The German Aerospace Center (DLR) has developed an electric car that is considered the most environmentally friendly road vehicle in the world. The ZEDU-1 is not only almost emission-free, but also reduces the emission of microplastics caused by abrasion from tires and brakes.
Electric cars will presumably shape the mobility of the future. However, for e-cars to actually be environmentally friendly, two requirements must be met. On the one hand, the “tank filling” of the vehicles must come from sustainable sources. On the other hand, electric cars must not leave behind any waste products.
While batteries and sustainable energy sources make powering electric cars relatively green, when it comes to the environment, many often don’t think about the actual use of their vehicles. Because apart from the drive, a vehicle produces further environmentally harmful waste.
Abrasion from tires and brakes contributes to the formation of microplastics, for example. The German Aerospace Center (DLR) now wants to iron out these disadvantages with a prototype of the so-called Zero Emission Drive Unit – Generation 1 (ZEDU-1).
ZEDU-1: The world’s most environmentally friendly electric car?
According to DLR, the ZEDU-1 is said to be the world’s most environmentally friendly road vehicle. In addition to an electric drive, the e-car also focuses on sustainability in other areas, such as tires and brakes. The reason is that wear and tear often occurs.
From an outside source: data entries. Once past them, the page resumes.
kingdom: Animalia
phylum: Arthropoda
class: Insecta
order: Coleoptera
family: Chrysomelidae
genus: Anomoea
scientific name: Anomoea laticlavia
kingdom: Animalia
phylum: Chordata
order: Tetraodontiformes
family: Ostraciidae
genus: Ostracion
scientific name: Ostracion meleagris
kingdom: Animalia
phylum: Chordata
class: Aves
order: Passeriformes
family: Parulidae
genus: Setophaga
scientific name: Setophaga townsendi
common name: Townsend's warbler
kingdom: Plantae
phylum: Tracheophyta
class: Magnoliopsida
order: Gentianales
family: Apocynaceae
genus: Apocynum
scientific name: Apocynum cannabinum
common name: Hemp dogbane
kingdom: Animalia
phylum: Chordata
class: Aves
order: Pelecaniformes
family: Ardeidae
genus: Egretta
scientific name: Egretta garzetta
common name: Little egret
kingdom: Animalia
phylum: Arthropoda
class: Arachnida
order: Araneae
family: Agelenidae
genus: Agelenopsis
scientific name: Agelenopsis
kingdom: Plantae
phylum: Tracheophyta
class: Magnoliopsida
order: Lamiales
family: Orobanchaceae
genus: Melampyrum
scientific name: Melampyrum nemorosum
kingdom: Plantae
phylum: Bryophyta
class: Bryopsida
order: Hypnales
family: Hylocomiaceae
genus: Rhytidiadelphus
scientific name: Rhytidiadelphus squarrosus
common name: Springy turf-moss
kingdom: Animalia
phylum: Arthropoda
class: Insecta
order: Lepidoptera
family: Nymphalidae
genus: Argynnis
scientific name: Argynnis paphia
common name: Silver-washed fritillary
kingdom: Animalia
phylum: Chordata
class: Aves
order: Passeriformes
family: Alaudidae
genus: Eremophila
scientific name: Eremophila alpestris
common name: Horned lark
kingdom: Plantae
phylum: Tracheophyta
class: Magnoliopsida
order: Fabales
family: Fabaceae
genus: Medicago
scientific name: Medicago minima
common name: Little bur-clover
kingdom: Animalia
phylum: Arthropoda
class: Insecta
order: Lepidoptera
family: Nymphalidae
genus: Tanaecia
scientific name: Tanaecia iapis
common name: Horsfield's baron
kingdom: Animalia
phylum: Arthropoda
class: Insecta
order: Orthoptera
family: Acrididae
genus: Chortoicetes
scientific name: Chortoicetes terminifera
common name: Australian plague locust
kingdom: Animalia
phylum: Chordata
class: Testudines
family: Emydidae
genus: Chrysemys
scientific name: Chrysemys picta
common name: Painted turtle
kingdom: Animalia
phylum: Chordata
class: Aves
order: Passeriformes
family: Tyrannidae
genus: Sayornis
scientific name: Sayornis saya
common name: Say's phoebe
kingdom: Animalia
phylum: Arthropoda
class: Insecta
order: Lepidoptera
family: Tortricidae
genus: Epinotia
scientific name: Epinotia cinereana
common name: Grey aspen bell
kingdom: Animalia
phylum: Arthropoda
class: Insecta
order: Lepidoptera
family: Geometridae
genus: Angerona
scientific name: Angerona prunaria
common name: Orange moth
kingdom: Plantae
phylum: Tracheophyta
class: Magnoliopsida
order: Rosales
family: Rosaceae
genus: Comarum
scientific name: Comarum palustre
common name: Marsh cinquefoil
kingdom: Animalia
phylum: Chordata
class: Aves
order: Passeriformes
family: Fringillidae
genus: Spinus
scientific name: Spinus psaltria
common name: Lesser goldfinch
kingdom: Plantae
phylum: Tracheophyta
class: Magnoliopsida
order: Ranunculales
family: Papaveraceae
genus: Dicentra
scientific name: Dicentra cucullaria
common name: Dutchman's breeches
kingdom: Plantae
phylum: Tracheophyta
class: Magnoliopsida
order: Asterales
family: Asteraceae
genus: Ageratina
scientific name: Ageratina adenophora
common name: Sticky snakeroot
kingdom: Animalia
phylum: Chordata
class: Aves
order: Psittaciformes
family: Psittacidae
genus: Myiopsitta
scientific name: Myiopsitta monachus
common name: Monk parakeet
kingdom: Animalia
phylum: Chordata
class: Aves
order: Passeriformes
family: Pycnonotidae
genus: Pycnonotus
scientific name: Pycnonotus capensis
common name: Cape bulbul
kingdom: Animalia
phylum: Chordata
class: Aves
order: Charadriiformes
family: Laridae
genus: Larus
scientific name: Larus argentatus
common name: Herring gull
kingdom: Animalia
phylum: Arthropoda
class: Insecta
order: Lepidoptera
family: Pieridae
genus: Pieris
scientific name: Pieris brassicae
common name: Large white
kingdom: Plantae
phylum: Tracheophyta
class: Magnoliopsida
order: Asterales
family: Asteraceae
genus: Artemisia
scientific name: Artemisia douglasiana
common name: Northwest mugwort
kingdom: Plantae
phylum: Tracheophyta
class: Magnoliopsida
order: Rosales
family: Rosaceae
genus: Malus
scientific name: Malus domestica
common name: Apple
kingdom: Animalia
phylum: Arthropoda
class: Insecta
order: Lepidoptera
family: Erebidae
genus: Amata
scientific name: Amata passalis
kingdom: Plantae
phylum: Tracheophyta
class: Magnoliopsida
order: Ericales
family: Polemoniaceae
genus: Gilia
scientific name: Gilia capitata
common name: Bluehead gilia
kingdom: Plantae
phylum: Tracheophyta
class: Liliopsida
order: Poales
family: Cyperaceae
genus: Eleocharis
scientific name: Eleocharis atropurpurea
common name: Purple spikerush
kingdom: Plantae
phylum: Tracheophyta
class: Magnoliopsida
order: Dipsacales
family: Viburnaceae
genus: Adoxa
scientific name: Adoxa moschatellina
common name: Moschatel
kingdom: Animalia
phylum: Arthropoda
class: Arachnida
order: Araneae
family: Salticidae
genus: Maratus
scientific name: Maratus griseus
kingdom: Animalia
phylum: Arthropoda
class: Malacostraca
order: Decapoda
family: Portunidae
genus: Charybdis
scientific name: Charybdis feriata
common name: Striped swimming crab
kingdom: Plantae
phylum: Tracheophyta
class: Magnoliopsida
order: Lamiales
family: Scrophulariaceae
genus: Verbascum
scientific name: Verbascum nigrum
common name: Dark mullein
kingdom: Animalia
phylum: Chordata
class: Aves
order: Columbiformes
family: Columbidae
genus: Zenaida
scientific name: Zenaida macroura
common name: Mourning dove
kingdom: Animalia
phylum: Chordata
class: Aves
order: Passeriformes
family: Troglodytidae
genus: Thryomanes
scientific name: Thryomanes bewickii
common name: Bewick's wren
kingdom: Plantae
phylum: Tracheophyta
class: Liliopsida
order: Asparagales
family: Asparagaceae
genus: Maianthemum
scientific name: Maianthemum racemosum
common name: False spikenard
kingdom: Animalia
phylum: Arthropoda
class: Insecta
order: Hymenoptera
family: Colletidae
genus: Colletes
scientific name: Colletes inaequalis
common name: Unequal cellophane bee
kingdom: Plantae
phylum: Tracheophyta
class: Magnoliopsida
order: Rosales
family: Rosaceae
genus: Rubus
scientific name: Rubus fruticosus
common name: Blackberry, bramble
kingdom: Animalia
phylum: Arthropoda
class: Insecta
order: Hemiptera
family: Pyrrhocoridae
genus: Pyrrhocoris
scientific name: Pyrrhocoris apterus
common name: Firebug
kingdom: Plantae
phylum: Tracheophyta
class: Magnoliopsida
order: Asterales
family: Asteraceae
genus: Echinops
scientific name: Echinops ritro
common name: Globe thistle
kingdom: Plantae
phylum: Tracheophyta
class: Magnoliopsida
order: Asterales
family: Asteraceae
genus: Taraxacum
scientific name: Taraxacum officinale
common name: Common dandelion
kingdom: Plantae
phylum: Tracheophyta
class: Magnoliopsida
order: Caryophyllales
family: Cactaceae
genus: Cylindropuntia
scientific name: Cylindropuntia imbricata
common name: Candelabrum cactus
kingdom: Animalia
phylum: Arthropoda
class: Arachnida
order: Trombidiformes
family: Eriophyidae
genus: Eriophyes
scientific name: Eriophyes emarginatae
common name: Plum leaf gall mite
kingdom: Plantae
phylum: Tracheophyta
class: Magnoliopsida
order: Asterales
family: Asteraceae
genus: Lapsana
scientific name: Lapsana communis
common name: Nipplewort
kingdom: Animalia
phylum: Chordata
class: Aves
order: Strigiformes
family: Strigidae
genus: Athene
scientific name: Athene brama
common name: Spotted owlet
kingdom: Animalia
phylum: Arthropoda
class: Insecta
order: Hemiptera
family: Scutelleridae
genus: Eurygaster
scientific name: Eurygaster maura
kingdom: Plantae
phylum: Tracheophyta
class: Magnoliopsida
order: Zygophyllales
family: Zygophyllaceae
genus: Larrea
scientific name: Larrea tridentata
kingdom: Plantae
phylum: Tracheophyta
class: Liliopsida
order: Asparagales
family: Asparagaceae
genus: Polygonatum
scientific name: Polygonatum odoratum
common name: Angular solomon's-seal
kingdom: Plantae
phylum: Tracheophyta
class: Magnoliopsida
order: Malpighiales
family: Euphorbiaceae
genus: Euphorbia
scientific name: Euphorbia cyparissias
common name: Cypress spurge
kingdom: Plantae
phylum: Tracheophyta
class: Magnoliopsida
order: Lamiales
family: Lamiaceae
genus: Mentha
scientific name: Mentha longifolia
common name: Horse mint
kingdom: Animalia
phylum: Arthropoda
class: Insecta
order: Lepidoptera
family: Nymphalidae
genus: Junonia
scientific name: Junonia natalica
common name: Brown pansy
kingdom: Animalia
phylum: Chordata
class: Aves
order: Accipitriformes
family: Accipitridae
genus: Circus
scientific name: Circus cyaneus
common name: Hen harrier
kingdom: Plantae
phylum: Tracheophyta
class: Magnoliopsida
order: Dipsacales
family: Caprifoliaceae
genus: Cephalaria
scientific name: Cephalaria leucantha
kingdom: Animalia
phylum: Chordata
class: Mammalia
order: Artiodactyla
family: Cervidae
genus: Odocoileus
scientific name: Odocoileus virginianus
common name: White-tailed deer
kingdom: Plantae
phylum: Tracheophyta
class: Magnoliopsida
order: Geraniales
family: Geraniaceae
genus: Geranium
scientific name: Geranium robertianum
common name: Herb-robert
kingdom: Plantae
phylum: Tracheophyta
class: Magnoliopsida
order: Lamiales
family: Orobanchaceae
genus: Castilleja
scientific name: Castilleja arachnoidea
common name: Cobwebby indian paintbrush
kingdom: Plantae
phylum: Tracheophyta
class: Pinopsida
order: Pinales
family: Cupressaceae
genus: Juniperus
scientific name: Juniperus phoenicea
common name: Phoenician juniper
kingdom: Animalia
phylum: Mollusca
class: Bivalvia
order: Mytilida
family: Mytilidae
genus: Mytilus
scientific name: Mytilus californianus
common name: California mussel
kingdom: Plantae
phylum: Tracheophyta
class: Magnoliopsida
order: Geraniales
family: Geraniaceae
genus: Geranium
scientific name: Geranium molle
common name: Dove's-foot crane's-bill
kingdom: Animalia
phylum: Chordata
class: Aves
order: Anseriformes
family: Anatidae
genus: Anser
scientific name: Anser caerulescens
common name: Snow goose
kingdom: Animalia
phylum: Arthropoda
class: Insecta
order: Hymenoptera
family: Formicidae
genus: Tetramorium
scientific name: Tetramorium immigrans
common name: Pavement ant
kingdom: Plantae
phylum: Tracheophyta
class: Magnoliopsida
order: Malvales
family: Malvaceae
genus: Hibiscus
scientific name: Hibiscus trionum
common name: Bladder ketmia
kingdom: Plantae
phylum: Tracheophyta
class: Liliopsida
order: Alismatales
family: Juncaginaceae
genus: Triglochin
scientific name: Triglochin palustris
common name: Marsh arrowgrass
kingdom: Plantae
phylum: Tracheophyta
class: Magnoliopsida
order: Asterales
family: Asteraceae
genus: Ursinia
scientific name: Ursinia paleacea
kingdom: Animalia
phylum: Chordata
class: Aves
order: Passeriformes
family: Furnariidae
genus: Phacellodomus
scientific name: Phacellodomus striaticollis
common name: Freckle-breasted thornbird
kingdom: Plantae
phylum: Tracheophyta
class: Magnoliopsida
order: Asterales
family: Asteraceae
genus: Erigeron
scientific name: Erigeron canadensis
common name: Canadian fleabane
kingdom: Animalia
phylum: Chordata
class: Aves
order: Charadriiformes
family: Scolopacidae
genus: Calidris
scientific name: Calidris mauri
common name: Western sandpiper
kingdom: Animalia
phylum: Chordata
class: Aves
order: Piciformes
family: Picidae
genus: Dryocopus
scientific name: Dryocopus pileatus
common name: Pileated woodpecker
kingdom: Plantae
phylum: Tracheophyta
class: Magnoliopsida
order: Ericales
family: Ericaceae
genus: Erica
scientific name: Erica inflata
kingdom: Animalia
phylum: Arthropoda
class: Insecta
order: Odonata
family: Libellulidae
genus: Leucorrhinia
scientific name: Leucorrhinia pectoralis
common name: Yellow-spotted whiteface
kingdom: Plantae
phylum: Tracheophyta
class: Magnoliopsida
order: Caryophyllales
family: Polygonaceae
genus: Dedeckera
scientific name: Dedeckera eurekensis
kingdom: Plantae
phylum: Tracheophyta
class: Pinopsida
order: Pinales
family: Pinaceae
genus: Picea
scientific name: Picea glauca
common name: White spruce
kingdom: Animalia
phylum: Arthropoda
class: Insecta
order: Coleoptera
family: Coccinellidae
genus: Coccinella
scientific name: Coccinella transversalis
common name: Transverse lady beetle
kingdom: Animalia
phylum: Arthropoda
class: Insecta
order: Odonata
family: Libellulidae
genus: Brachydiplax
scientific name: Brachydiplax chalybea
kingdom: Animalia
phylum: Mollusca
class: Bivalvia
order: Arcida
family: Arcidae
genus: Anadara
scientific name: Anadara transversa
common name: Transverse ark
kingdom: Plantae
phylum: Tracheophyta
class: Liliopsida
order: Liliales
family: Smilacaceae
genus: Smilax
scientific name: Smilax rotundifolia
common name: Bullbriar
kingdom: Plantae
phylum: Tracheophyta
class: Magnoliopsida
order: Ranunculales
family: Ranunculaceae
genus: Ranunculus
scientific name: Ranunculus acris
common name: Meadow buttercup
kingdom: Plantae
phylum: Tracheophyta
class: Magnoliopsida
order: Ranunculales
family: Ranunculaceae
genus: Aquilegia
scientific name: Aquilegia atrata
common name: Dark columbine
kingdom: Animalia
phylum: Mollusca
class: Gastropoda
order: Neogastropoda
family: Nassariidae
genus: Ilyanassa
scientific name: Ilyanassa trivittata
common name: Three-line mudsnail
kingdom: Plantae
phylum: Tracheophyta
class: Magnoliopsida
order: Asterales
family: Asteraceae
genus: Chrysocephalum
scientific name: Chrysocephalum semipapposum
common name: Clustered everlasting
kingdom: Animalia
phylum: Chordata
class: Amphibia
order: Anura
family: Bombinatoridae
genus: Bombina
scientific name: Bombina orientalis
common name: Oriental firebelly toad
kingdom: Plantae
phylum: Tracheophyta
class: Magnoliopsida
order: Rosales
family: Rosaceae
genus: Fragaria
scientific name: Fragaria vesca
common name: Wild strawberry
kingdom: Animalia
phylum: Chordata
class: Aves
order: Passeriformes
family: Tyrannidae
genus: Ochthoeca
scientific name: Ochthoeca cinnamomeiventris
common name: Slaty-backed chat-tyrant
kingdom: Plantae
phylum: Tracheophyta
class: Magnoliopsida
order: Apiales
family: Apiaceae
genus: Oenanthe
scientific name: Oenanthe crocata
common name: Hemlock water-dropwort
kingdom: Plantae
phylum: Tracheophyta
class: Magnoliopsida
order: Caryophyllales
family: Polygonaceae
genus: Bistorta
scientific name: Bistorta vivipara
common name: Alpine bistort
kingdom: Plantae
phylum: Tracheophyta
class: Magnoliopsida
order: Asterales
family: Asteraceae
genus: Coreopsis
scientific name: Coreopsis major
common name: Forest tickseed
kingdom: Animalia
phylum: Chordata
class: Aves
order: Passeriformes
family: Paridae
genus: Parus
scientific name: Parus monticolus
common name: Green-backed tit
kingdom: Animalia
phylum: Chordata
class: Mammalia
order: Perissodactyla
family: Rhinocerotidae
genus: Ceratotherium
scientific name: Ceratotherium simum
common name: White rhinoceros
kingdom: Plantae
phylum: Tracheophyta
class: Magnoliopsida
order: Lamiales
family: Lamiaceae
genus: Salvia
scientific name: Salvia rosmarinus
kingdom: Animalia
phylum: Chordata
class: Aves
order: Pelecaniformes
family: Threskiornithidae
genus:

That is why the ZEDU-1 does not have a disc brake in the wheel housing, but has a multi-disk brake in the electric motor-gear unit. The discs of the brake are located in an oil container. The system in turn pumps this regularly through a filter and thus eliminates the abrasion that has occurred.
At the same time, an induction brake based on magnetic fields helps the vehicle to brake. This type of brake is almost completely wear-free.
Hardly any emissions of microplastics and fine dust
The concept has a high level of efficiency and is also considered suitable for everyday use. From its largest, the ZEDU-1 can be classified in the group of compact cars. The built-in electronics should also fully recover the braking energy generated. A housing in turn seals off the tires of the e-car.
There are also sustainable reasons for this. Enclosing the tires creates a vacuum, so that the tire abrasion accumulates inside the wheel housing. The electric car then extracts the abrasion-air mixture and filters it.
This means that no microplastics get into the environment and the end result is that the ZEDU-1 emits mostly clean air. This almost always works at speeds of up to 50 kilometers per hour. At higher speeds, however, the cleaning performance drops to around 70 to 80 percent.